» REQUIREMENT: After locating the line that contains "(hpglpendiameter 15.000000)" in the data below, set down exactly that line and each one after it through the line that contains "(scaleselection 1)", and nothing more.

» EXERCISE INPUT:
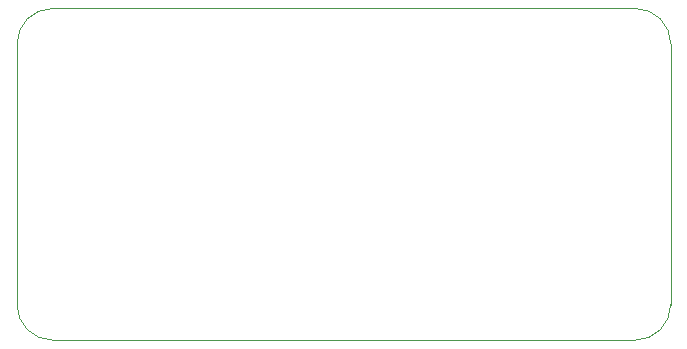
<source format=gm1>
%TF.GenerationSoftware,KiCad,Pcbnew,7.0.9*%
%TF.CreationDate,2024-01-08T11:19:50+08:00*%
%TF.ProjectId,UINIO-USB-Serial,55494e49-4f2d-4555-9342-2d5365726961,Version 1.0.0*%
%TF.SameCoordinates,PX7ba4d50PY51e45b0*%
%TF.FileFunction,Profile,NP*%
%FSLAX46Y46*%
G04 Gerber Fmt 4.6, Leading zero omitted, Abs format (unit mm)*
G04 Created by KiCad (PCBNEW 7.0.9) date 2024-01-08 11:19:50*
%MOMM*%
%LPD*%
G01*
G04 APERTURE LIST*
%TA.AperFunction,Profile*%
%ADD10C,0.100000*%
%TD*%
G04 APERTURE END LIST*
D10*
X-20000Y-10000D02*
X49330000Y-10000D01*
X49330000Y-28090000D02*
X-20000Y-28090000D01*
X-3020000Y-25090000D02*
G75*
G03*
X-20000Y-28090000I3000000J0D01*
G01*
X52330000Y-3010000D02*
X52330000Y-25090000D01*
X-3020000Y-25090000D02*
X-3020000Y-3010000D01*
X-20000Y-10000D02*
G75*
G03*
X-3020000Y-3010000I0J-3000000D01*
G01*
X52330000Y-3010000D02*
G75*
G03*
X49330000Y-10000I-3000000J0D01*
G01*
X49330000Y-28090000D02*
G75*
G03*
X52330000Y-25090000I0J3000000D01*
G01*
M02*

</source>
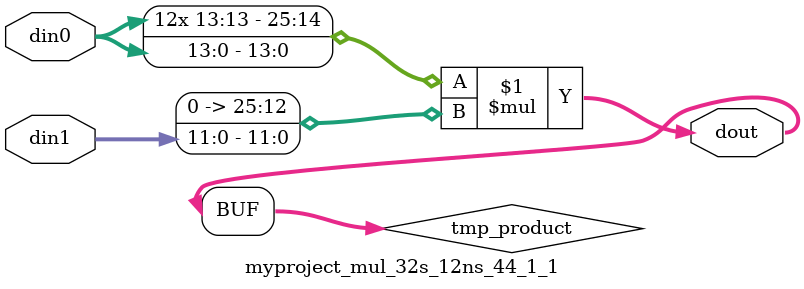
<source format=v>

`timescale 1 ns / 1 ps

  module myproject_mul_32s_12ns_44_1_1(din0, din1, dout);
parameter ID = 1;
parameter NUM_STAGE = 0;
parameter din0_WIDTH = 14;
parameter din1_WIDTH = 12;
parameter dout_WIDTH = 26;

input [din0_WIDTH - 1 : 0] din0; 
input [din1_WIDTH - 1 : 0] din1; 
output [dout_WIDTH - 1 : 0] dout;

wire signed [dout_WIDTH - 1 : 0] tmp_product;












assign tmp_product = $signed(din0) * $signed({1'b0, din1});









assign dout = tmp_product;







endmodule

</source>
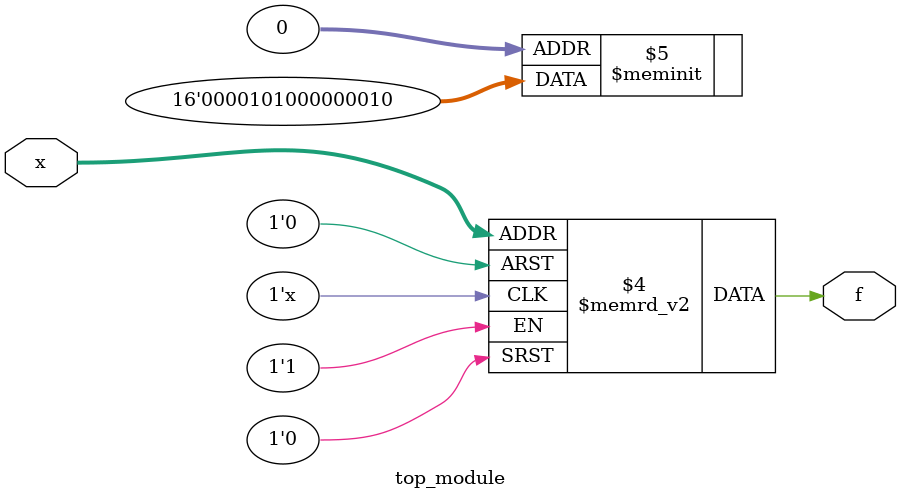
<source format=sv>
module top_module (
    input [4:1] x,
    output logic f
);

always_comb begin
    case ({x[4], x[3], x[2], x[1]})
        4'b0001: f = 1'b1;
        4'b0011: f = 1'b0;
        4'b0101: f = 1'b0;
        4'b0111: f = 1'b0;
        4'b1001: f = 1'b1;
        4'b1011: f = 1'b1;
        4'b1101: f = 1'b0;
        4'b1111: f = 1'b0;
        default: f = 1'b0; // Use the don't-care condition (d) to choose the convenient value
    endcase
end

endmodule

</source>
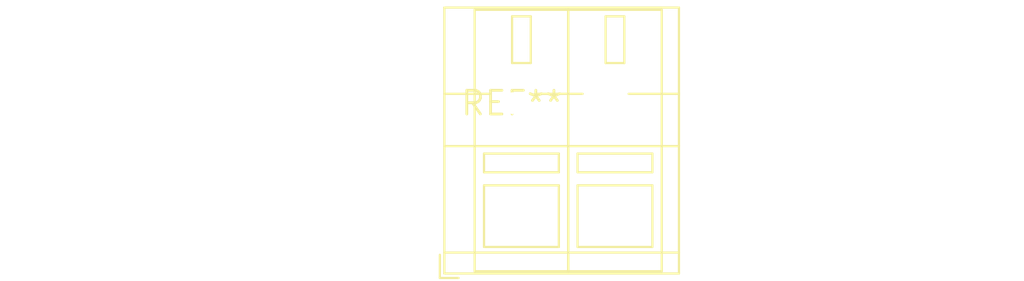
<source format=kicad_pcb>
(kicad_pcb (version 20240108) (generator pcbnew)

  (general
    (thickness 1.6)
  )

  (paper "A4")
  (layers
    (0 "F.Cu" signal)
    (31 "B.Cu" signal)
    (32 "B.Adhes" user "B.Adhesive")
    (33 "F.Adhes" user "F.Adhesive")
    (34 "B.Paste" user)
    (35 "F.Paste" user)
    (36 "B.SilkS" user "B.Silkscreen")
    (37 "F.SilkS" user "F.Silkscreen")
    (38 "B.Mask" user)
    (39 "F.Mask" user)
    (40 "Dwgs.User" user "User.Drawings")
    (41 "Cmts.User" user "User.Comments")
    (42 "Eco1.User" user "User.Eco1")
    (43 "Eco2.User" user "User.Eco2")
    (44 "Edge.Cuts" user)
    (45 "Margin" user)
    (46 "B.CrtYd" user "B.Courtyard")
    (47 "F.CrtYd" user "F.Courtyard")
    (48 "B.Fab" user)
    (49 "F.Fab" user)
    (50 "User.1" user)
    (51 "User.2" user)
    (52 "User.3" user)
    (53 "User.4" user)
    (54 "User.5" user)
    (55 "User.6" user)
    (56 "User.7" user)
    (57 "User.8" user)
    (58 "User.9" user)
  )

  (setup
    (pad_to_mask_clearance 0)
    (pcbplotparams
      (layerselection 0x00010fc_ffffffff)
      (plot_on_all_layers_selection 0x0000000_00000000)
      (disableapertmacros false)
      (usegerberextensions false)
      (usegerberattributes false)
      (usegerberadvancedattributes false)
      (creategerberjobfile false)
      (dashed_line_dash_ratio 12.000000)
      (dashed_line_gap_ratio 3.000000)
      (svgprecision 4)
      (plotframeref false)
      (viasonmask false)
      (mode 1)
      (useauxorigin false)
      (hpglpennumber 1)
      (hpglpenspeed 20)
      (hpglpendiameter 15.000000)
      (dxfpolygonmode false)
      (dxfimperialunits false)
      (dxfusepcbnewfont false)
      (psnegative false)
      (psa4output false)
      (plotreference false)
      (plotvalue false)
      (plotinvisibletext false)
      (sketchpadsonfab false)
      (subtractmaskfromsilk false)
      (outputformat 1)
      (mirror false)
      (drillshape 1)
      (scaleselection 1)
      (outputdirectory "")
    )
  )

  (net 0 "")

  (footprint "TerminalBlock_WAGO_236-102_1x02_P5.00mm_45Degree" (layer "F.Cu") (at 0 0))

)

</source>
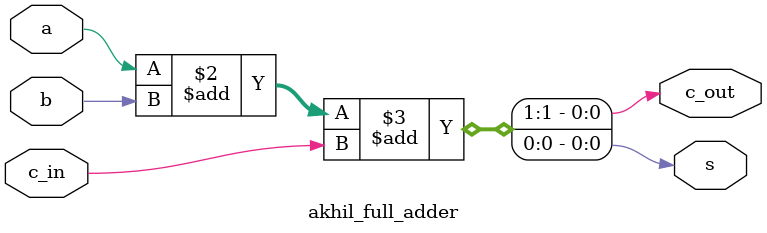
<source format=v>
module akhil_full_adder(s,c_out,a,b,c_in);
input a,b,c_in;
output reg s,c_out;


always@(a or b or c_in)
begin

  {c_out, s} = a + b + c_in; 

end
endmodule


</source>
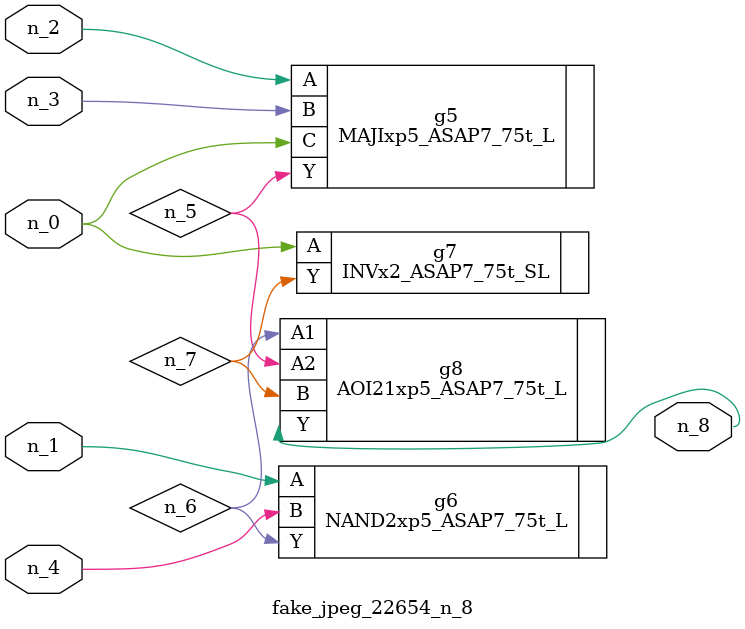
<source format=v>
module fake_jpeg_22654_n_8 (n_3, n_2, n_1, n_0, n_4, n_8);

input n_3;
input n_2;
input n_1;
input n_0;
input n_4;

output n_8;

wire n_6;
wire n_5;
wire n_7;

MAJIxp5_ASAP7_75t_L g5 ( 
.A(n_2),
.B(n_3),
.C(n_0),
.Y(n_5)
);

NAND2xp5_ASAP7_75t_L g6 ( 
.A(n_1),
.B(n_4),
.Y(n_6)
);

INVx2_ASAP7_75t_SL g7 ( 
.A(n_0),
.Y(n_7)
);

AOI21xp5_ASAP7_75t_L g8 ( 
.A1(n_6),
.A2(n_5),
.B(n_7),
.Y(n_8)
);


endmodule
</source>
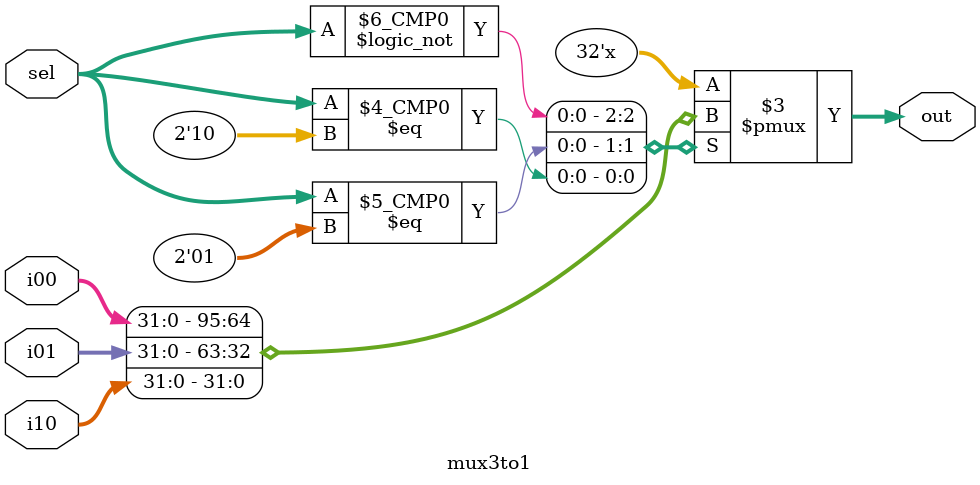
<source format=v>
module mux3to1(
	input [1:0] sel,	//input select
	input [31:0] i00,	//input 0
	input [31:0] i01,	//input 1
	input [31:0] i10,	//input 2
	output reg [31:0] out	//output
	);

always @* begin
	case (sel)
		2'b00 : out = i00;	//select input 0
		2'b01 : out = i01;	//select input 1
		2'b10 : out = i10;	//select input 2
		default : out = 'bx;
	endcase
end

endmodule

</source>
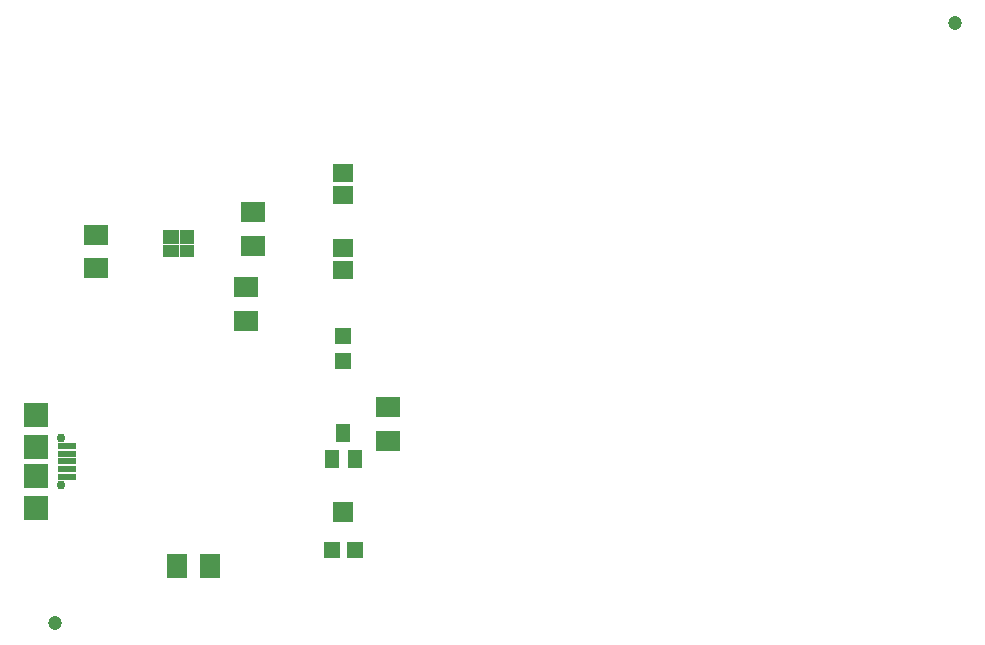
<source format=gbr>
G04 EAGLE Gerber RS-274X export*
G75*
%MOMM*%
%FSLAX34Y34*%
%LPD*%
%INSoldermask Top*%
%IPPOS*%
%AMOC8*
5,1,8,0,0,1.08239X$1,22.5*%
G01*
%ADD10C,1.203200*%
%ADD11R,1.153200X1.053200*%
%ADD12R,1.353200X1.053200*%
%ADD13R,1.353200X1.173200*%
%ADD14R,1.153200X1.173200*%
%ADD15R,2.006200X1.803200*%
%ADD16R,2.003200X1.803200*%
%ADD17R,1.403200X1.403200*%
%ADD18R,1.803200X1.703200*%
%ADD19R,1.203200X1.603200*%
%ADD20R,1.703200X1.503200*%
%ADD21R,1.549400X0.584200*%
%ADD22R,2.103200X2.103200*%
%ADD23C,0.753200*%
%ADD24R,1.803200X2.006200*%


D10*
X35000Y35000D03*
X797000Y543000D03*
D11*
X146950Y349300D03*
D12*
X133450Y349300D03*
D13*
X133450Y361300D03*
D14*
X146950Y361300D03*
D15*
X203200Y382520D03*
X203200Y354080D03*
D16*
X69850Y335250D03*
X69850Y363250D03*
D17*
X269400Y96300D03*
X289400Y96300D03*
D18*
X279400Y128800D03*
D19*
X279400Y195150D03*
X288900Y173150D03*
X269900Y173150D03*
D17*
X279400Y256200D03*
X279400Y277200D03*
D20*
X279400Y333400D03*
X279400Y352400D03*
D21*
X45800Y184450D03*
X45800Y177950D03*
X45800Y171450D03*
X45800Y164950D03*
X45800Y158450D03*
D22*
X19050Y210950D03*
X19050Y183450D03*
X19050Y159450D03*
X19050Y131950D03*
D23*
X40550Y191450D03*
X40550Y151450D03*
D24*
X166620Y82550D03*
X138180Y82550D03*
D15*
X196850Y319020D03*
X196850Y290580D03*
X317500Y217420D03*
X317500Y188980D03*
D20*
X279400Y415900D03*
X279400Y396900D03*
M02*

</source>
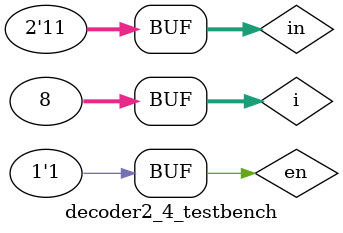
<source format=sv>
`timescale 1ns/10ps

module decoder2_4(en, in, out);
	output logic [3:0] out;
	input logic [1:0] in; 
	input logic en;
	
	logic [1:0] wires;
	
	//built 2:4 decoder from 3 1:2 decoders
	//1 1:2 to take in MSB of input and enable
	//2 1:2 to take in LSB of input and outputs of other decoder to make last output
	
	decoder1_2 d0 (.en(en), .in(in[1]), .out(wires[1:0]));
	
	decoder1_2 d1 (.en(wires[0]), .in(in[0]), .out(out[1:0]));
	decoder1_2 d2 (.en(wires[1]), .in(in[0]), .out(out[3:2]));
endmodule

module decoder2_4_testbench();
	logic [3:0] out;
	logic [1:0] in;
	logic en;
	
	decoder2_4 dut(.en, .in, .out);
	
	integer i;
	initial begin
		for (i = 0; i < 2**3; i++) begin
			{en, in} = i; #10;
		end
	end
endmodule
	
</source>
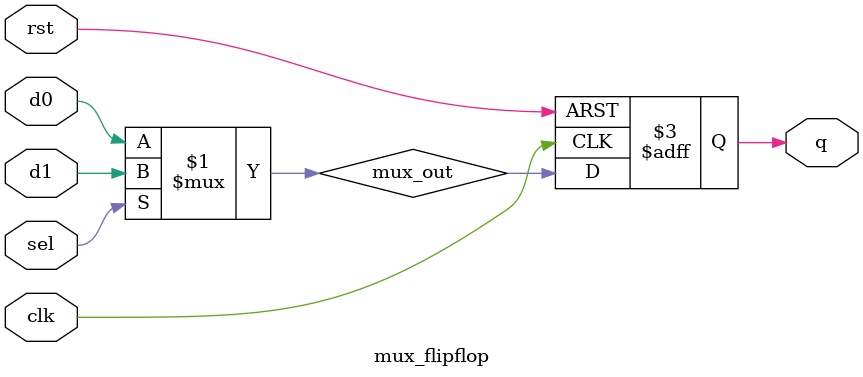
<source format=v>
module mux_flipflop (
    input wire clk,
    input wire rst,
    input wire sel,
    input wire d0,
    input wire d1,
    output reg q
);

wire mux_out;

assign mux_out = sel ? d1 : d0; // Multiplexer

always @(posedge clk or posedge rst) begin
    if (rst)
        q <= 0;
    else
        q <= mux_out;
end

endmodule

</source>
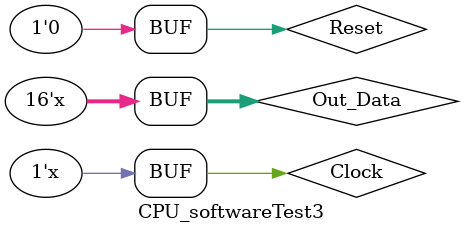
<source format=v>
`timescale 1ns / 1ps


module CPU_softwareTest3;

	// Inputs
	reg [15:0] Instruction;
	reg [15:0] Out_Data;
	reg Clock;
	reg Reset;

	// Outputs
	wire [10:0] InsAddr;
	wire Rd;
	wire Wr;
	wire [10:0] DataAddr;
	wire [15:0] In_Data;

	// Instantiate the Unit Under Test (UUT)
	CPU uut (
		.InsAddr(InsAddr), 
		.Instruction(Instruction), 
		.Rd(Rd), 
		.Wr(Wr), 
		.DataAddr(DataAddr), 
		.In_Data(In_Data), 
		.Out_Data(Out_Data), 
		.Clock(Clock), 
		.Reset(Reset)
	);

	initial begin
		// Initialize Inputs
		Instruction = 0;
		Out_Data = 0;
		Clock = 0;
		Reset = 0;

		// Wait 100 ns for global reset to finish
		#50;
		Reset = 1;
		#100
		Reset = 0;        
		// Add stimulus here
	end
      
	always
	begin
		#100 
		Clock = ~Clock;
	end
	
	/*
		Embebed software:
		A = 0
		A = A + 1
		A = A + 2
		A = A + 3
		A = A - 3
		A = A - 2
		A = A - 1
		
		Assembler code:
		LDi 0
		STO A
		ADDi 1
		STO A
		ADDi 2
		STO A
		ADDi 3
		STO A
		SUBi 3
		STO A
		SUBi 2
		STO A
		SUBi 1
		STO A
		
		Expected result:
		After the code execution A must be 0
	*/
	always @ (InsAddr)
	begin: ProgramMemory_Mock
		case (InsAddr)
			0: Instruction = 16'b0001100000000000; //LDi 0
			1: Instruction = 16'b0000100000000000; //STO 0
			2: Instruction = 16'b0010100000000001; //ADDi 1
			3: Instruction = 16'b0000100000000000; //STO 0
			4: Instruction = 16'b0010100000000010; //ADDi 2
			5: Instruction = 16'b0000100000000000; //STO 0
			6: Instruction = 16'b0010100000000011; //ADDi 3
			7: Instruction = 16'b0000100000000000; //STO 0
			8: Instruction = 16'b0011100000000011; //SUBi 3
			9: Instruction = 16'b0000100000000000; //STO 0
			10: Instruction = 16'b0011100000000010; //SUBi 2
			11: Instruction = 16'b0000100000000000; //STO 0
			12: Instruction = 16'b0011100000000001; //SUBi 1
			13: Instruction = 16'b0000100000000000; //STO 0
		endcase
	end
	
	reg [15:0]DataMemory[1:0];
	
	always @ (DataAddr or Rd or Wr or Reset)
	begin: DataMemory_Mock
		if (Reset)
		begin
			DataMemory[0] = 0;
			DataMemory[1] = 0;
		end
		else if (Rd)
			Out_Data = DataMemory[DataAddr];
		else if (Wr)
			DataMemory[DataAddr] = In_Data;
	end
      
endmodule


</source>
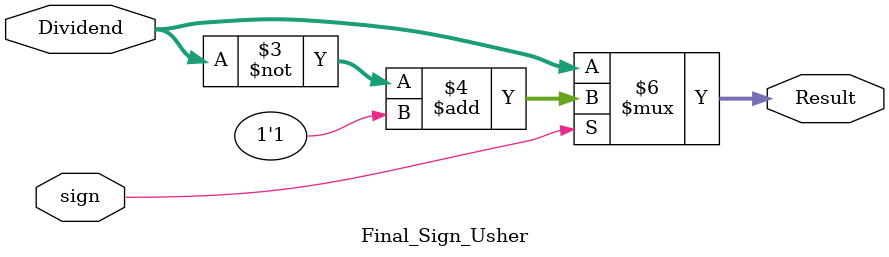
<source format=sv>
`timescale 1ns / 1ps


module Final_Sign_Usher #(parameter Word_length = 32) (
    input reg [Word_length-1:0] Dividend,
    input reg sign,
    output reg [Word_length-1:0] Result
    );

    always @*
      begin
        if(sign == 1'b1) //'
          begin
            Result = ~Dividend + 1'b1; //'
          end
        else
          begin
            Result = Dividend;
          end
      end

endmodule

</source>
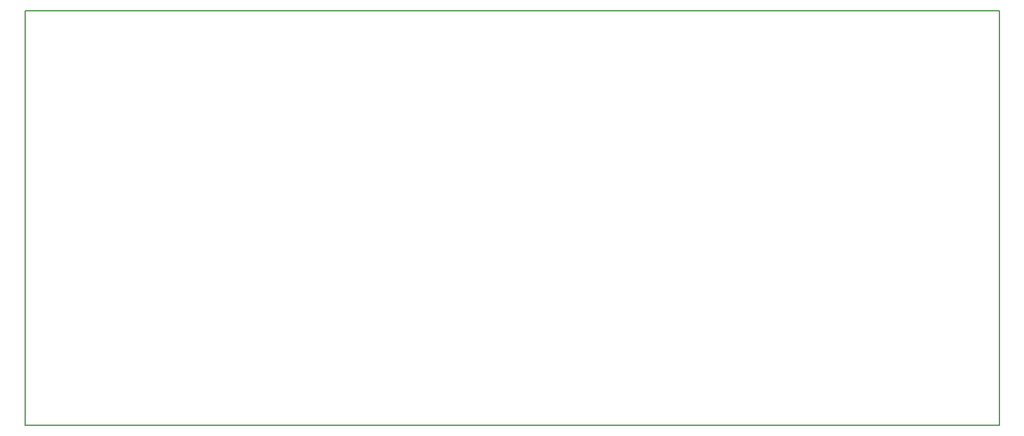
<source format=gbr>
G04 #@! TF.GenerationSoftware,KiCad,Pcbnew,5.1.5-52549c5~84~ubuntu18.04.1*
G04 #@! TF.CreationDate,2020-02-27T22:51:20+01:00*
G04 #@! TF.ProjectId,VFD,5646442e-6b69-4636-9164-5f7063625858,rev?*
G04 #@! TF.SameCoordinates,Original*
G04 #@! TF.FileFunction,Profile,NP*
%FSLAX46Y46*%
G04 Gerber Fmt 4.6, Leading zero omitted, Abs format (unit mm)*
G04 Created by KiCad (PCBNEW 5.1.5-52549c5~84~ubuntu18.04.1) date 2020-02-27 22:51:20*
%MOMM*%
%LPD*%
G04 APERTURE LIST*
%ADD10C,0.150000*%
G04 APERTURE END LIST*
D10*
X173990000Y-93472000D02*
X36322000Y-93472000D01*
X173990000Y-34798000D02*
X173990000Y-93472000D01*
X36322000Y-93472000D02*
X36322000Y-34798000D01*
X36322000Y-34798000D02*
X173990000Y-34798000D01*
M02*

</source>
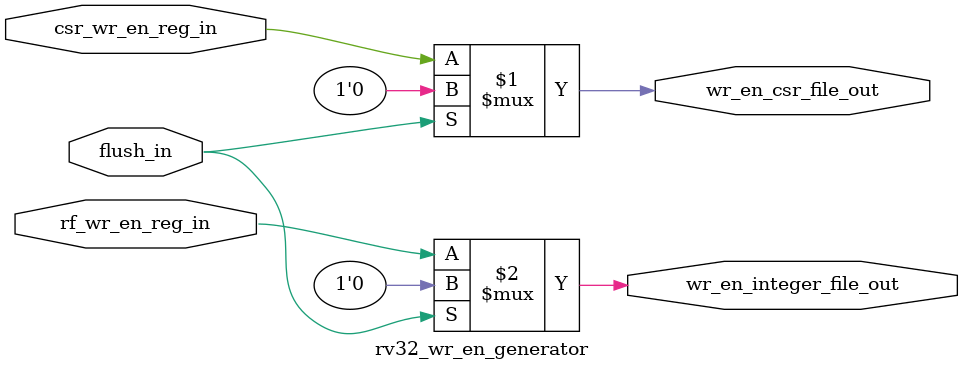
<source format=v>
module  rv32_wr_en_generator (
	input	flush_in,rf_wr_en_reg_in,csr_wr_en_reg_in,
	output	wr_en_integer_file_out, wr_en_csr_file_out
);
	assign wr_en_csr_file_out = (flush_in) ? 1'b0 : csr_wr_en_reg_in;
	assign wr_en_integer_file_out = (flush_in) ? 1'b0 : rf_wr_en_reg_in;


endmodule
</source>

» SOLUTION FOR THIS TASK:
      (hpglpendiameter 15.000000)
      (dxfpolygonmode false)
      (dxfimperialunits false)
      (dxfusepcbnewfont false)
      (psnegative false)
      (psa4output false)
      (plotreference false)
      (plotvalue false)
      (plotinvisibletext false)
      (sketchpadsonfab false)
      (subtractmaskfromsilk false)
      (outputformat 1)
      (mirror false)
      (drillshape 1)
      (scaleselection 1)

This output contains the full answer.